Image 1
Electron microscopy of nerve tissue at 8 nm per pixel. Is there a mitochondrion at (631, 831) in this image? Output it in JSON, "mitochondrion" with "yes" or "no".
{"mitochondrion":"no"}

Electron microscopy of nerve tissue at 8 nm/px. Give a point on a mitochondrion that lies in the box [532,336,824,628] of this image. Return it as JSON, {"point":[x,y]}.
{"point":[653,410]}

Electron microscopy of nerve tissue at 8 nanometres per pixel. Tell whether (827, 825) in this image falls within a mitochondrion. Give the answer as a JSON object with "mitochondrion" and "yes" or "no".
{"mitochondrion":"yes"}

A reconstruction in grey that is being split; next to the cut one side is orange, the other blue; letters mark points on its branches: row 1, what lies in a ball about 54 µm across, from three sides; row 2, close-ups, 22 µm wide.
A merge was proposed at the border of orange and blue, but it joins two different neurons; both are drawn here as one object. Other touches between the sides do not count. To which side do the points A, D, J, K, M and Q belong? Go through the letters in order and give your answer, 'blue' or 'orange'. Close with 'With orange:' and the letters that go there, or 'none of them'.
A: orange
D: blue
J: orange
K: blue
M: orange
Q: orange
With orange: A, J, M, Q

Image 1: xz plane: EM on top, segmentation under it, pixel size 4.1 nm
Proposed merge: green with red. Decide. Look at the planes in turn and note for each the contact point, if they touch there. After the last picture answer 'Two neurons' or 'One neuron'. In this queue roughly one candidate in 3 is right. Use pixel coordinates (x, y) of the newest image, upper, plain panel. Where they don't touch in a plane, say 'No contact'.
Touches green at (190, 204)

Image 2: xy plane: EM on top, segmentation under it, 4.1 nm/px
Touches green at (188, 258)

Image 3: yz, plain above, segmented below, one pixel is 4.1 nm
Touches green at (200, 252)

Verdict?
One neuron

━━━━━━━━━━

I'd like the material repeated word for word, please.

*COMPLETED EXERCISE*
Image 1
Electron microscopy of nerve tissue at 8 nm per pixel. Is there a mitochondrion at (631, 831) in this image? Output it in JSON, "mitochondrion" with "yes" or "no".
{"mitochondrion":"no"}

Electron microscopy of nerve tissue at 8 nm/px. Give a point on a mitochondrion that lies in the box [532,336,824,628] of this image. Return it as JSON, {"point":[x,y]}.
{"point":[653,410]}

Electron microscopy of nerve tissue at 8 nanometres per pixel. Tell whether (827, 825) in this image falls within a mitochondrion. Give the answer as a JSON object with "mitochondrion" and "yes" or "no".
{"mitochondrion":"yes"}

A reconstruction in grey that is being split; next to the cut one side is orange, the other blue; letters mark points on its branches: row 1, what lies in a ball about 54 µm across, from three sides; row 2, close-ups, 22 µm wide.
A merge was proposed at the border of orange and blue, but it joins two different neurons; both are drawn here as one object. Other touches between the sides do not count. To which side do the points A, D, J, K, M and Q belong? Go through the letters in order and give your answer, 'blue' or 'orange'. Close with 'With orange:' and the letters that go there, or 'none of them'.
A: orange
D: blue
J: orange
K: blue
M: orange
Q: orange
With orange: A, J, M, Q

Image 1: xz plane: EM on top, segmentation under it, pixel size 4.1 nm
Proposed merge: green with red. Decide. Look at the planes in turn and note for each the contact point, if they touch there. After the last picture answer 'Two neurons' or 'One neuron'. In this queue roughly one candidate in 3 is right. Use pixel coordinates (x, y) of the newest image, upper, plain panel. Where they don't touch in a plane, say 'No contact'.
Touches green at (190, 204)

Image 2: xy plane: EM on top, segmentation under it, 4.1 nm/px
Touches green at (188, 258)

Image 3: yz, plain above, segmented below, one pixel is 4.1 nm
Touches green at (200, 252)

Verdict?
One neuron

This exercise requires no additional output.